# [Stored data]
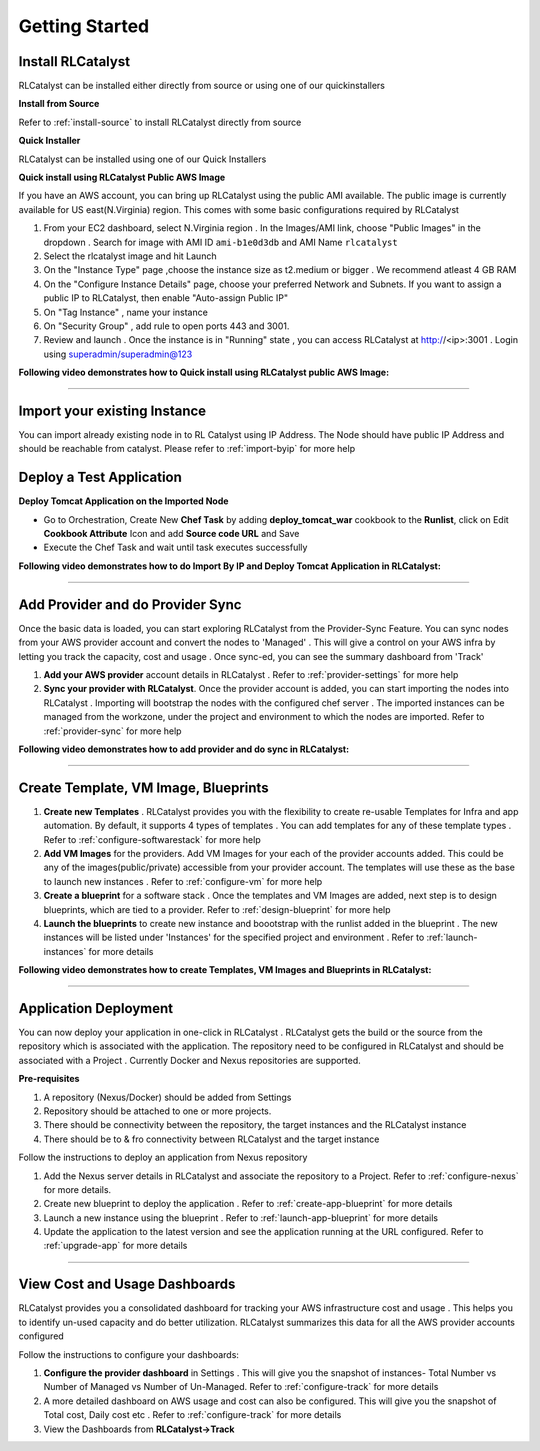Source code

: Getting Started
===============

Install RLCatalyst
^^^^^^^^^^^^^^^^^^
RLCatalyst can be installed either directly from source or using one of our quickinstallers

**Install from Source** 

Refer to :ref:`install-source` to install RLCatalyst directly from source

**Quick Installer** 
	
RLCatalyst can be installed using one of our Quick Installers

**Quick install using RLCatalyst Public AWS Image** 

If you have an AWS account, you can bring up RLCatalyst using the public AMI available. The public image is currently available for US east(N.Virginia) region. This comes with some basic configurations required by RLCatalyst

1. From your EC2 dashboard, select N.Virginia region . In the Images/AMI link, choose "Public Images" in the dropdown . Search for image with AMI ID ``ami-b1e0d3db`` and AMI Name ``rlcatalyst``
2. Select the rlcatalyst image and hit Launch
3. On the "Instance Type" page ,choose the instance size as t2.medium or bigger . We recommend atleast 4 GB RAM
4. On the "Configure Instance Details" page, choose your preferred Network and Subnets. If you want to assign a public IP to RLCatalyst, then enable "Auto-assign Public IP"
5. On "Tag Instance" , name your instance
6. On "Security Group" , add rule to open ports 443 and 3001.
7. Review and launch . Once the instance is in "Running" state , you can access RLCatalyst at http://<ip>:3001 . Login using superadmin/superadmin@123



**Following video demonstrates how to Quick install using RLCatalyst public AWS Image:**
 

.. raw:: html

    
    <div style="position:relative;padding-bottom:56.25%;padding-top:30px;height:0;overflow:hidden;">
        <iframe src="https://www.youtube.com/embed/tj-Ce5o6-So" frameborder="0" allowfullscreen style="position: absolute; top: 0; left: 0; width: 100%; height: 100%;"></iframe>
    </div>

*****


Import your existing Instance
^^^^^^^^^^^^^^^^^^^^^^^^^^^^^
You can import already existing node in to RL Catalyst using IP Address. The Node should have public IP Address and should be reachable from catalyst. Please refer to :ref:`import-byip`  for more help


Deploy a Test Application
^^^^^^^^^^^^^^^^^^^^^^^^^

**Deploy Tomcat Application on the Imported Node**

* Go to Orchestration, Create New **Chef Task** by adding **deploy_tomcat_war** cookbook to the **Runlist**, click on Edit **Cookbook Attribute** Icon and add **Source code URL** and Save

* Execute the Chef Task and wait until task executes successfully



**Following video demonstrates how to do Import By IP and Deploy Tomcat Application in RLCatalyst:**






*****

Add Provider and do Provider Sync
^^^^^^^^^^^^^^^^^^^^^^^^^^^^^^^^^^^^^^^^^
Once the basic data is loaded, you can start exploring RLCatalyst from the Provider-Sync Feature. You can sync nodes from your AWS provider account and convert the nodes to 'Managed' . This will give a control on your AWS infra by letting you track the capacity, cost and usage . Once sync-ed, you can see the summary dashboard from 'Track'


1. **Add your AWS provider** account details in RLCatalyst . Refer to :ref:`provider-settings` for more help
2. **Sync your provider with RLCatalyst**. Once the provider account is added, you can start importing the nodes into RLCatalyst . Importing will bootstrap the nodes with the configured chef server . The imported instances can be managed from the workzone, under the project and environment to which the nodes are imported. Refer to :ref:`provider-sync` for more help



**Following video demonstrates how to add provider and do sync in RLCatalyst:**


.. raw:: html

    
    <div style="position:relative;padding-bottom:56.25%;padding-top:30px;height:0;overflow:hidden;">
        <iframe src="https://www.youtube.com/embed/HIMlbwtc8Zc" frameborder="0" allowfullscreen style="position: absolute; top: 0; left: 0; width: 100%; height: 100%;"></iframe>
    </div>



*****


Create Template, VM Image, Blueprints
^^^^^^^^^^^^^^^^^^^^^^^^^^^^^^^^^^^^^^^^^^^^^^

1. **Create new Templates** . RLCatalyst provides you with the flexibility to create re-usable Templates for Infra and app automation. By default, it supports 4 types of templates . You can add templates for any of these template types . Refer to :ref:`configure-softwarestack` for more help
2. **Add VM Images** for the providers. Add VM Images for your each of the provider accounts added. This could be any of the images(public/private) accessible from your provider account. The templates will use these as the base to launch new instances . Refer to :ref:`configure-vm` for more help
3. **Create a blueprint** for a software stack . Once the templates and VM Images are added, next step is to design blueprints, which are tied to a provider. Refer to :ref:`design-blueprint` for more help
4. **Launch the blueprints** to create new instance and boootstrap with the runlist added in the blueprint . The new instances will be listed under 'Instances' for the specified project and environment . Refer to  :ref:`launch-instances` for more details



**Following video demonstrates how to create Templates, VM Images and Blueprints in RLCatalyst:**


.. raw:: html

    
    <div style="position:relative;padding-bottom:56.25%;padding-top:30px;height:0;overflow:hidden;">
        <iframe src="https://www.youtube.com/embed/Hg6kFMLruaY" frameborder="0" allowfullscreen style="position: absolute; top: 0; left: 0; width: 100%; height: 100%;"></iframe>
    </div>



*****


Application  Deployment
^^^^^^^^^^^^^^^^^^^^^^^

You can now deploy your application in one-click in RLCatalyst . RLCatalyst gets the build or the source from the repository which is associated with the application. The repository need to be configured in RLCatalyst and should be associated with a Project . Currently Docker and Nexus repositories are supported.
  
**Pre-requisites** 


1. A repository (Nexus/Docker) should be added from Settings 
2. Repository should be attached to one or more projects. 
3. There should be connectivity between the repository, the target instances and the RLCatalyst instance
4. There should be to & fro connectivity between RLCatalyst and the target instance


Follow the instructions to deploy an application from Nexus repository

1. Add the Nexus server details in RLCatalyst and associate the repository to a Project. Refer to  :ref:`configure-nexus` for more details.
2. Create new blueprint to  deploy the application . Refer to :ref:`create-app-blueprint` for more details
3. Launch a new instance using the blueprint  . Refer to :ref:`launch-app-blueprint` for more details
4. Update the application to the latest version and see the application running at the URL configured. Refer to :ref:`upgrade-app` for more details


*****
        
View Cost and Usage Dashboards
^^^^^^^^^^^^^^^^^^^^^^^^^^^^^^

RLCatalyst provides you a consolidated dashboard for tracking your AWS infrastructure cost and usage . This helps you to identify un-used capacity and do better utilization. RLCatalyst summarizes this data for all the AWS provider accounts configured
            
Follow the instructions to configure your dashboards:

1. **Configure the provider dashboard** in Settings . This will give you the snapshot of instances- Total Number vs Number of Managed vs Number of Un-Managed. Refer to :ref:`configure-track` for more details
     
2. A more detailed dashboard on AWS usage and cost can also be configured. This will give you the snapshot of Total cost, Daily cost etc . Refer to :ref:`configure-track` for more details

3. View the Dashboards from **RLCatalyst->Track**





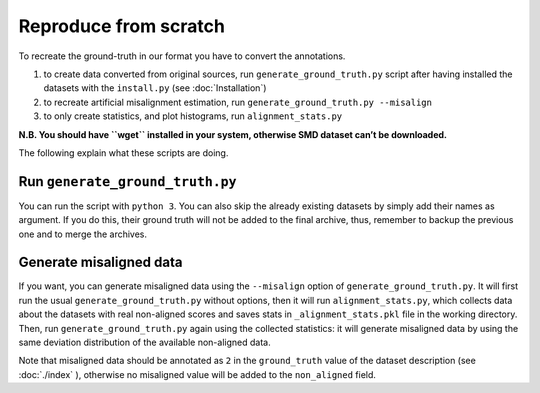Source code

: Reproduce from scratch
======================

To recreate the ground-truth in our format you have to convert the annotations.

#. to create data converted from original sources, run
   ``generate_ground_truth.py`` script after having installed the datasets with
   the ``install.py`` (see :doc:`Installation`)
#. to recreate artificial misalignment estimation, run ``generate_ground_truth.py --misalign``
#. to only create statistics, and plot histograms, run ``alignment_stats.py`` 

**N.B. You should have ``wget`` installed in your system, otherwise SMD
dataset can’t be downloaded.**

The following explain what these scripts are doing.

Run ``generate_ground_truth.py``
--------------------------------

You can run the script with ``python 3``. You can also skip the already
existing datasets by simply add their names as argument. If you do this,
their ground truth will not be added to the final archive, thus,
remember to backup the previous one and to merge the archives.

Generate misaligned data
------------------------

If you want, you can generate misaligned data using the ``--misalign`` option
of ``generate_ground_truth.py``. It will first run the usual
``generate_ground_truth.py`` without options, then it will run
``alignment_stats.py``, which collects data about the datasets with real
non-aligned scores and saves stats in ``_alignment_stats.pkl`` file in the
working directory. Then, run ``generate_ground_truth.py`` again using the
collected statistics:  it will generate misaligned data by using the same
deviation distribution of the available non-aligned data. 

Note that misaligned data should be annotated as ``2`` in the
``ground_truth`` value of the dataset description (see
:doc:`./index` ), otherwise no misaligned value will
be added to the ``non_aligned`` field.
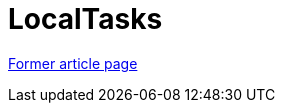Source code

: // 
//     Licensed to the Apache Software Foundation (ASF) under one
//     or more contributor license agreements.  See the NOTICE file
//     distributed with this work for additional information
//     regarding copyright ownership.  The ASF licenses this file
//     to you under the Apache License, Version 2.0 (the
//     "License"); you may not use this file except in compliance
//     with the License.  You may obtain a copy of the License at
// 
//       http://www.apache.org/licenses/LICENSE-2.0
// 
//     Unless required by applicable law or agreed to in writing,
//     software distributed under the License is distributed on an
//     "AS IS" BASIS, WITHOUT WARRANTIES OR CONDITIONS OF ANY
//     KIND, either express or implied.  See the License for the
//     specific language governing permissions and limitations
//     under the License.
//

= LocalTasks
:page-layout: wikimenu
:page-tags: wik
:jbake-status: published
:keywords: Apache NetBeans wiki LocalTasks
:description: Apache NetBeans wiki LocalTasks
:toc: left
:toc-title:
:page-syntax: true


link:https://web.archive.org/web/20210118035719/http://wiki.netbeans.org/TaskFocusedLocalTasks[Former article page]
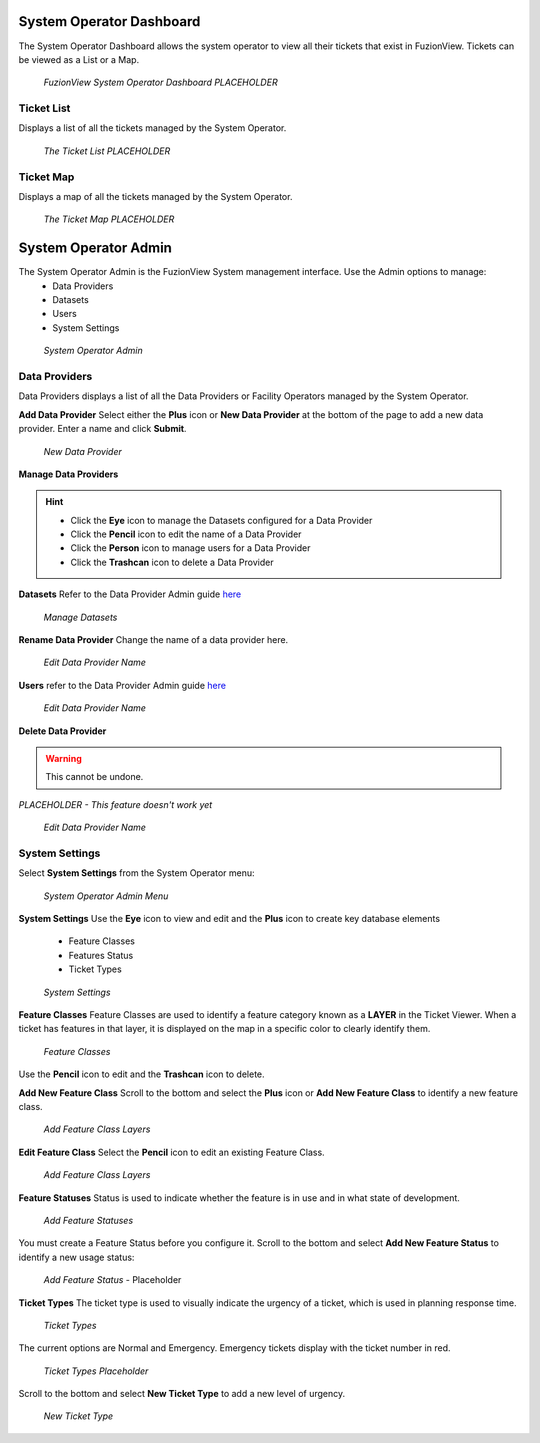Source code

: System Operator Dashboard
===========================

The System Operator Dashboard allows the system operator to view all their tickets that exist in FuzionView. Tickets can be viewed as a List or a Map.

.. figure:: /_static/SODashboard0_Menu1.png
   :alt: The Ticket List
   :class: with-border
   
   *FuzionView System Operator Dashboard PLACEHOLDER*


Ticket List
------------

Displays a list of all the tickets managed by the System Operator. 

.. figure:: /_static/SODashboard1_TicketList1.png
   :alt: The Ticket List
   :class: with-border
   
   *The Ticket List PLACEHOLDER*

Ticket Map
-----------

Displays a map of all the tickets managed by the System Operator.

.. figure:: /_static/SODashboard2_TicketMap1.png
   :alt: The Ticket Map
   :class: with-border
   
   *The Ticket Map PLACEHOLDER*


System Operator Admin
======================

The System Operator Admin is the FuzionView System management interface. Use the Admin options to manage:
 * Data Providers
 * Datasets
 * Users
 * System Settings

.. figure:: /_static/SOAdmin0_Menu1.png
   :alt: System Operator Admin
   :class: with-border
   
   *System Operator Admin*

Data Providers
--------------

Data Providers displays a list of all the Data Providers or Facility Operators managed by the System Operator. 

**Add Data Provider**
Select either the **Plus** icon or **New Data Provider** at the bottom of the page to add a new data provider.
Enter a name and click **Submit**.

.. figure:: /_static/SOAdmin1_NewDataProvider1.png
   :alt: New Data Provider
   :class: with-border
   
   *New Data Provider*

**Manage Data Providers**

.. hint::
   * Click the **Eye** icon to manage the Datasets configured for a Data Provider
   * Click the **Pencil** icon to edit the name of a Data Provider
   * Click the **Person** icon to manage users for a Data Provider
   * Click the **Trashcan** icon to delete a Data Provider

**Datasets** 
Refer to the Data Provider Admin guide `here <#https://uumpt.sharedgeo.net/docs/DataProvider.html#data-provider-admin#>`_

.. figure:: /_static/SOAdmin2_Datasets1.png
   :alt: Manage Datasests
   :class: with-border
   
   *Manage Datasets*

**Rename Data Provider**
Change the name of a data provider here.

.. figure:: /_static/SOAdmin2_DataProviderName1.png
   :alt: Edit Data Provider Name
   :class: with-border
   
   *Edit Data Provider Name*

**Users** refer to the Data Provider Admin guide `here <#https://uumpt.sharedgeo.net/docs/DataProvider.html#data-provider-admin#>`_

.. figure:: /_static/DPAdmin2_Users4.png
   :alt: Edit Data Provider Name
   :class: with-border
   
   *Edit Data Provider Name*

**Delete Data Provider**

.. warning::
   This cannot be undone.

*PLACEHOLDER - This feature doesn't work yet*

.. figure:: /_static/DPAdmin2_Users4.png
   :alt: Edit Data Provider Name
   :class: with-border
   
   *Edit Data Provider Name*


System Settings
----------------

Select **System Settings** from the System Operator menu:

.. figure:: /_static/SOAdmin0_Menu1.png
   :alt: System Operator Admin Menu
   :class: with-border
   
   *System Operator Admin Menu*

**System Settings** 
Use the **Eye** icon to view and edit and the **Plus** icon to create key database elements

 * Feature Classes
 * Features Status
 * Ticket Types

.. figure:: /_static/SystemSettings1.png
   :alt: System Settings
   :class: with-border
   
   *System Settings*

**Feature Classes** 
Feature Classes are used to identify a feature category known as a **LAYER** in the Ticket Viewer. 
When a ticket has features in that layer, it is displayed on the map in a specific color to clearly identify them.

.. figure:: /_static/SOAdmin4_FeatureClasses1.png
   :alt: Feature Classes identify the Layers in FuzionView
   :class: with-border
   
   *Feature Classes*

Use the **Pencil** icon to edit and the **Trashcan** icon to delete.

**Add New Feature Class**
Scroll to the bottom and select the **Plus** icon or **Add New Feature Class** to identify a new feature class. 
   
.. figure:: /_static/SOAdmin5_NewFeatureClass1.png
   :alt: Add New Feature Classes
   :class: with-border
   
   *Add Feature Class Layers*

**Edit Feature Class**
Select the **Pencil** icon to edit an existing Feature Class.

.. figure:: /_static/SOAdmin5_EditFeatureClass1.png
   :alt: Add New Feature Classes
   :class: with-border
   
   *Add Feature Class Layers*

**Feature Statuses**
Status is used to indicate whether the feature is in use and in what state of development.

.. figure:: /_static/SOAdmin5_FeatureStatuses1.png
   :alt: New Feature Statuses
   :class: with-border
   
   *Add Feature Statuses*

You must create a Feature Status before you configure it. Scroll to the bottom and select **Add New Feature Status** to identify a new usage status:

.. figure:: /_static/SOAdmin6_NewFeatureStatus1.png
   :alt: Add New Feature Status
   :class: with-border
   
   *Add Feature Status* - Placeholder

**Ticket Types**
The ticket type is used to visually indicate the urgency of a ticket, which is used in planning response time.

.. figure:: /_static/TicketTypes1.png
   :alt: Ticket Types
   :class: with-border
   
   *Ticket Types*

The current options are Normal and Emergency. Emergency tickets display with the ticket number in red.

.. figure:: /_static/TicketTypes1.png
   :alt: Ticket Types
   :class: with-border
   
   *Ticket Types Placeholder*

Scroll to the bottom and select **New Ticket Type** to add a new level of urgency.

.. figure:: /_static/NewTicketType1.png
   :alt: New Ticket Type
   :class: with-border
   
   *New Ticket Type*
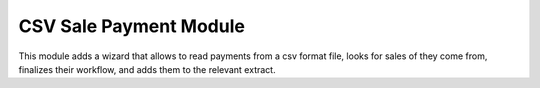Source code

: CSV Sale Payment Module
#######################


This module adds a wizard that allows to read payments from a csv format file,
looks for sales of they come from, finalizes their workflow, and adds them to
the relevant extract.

# [Directions]
Print only the lines from the first line of the data above through the one containing "443 and 3001.", exactly as they are, with pictures omitted.

# [Solution]
Source code

: Getting Started
===============

Install RLCatalyst
^^^^^^^^^^^^^^^^^^
RLCatalyst can be installed either directly from source or using one of our quickinstallers

**Install from Source** 

Refer to :ref:`install-source` to install RLCatalyst directly from source

**Quick Installer** 
	
RLCatalyst can be installed using one of our Quick Installers

**Quick install using RLCatalyst Public AWS Image** 

If you have an AWS account, you can bring up RLCatalyst using the public AMI available. The public image is currently available for US east(N.Virginia) region. This comes with some basic configurations required by RLCatalyst

1. From your EC2 dashboard, select N.Virginia region . In the Images/AMI link, choose "Public Images" in the dropdown . Search for image with AMI ID ``ami-b1e0d3db`` and AMI Name ``rlcatalyst``
2. Select the rlcatalyst image and hit Launch
3. On the "Instance Type" page ,choose the instance size as t2.medium or bigger . We recommend atleast 4 GB RAM
4. On the "Configure Instance Details" page, choose your preferred Network and Subnets. If you want to assign a public IP to RLCatalyst, then enable "Auto-assign Public IP"
5. On "Tag Instance" , name your instance
6. On "Security Group" , add rule to open ports 443 and 3001.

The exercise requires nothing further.